Today's Publishers Weekly reviews the newly released children's book, The Cat: Or How I Lost Eternity by Jutta Richter (Milkweed, October 2007). The protagonist is a lonely little girl who finds companionship from a talking white cat. However, the story begins to devolve into something darker as the cat begins to display somewhat sinister sentiments, which conflict with the protagonist's sense of morality and compassion. PW points to Richter's "uncanny gift for illuminating the weight of small actions" as one of the books successes. The back cover features praise from Joyce Carol Oates: "Untimely in the way of a Grimm fairytale recast by Franz Kafka, The Cat is quite unlike the other work of fabulist fiction that I have read." This is one of those children's stories that speaks to issues children face in their own lives, but carries the kind of weight that adult readers can appreciate.

The illustrations by Rotraut Susanne Berner reflect otherworldliness of the story, and Anna Brailovsky's translation from the German preserves the author's sparse and sincere tone. As a whole package, this story is intriguing and triggers meditation on the actions one takes in his or her own life and the consequences of those actions for other people.

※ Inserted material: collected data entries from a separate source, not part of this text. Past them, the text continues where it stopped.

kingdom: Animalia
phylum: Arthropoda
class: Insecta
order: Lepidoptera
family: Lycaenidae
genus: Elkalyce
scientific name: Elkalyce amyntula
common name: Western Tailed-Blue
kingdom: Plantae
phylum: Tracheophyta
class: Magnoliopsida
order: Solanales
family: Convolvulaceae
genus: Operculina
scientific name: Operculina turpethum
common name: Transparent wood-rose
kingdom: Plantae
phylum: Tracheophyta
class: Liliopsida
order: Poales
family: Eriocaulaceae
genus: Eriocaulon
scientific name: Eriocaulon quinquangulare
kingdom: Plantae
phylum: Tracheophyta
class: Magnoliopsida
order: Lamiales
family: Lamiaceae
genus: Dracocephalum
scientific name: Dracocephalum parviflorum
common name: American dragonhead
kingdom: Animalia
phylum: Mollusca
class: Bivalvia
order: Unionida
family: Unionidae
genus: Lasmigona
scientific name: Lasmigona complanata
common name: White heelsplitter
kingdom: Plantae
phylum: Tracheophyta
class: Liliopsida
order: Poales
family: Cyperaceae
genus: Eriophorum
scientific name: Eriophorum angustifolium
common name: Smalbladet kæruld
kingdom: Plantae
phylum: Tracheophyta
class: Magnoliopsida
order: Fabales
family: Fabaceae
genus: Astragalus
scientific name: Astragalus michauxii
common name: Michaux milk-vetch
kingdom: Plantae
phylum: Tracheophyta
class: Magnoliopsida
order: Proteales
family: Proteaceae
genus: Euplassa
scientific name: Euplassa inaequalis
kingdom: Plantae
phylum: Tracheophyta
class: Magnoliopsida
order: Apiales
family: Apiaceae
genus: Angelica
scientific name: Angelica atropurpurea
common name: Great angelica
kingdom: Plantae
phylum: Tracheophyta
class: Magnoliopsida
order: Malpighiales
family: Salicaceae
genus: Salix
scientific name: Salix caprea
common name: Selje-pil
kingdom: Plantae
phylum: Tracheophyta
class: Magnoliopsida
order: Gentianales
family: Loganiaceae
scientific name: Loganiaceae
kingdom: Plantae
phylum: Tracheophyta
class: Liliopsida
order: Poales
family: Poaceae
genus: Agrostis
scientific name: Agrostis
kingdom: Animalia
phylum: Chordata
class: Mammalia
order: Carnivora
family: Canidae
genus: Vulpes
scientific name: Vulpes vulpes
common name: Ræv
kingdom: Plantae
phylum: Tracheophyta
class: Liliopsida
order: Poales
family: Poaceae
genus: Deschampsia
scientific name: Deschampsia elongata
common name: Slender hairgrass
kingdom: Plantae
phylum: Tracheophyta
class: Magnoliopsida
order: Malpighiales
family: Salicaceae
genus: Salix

The Complete Stories by David Malouf recently came out with Pantheon in July 2007 and is one of the PW Best Books of 2007. The only book by Malouf that I have read is Remembering Babylon, which I found on the used book shelf of my favorite hipster bookstore, Spoonbill & Sugartown. (On a side note, this bookstore is home to several awesome cats that sleep on the stacks of books. If you are experiencing pet withdrawal for any reason, this is a good place to remedy that.) Australian-born Malouf creates powerfully dynamic relationships between his characters, always with an undercurrent of violence and suspicion. Many of his works are set in harsh Australian landscapes. He explores the fringes of society, both literally and socially, and his works create forceful reading experiences.